▶ _WORK REQUEST_
Word for word, return the lines below from the first through the line that has "When taken separately", dropping the pictures.

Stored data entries
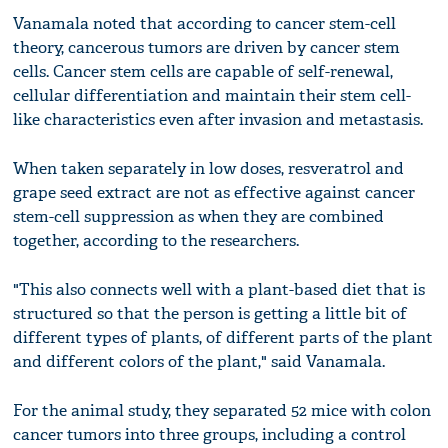
Vanamala noted that according to cancer stem-cell
theory, cancerous tumors are driven by cancer stem
cells. Cancer stem cells are capable of self-renewal,
cellular differentiation and maintain their stem cell-
like characteristics even after invasion and metastasis.
When taken separately in low doses, resveratrol and
grape seed extract are not as effective against cancer
stem-cell suppression as when they are combined
together, according to the researchers.
"This also connects well with a plant-based diet that is
structured so that the person is getting a little bit of
different types of plants, of different parts of the plant
and different colors of the plant," said Vanamala.
For the animal study, they separated 52 mice with colon
cancer tumors into three groups, including a control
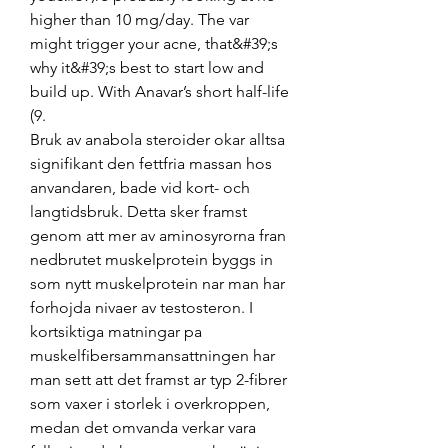
higher than 10 mg/day. The var 
might trigger your acne, that&#39;s 
why it&#39;s best to start low and 
build up. With Anavar’s short half-life 
(9. 
Bruk av anabola steroider okar alltsa 
signifikant den fettfria massan hos 
anvandaren, bade vid kort- och 
langtidsbruk. Detta sker framst 
genom att mer av aminosyrorna fran 
nedbrutet muskelprotein byggs in 
som nytt muskelprotein nar man har 
forhojda nivaer av testosteron. I 
kortsiktiga matningar pa 
muskelfibersammansattningen har 
man sett att det framst ar typ 2-fibrer 
som vaxer i storlek i overkroppen, 
medan det omvanda verkar vara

▶ _RESPONSE TO THIS TASK_
Vanamala noted that according to cancer stem-cell
theory, cancerous tumors are driven by cancer stem
cells. Cancer stem cells are capable of self-renewal,
cellular differentiation and maintain their stem cell-
like characteristics even after invasion and metastasis.
When taken separately in low doses, resveratrol and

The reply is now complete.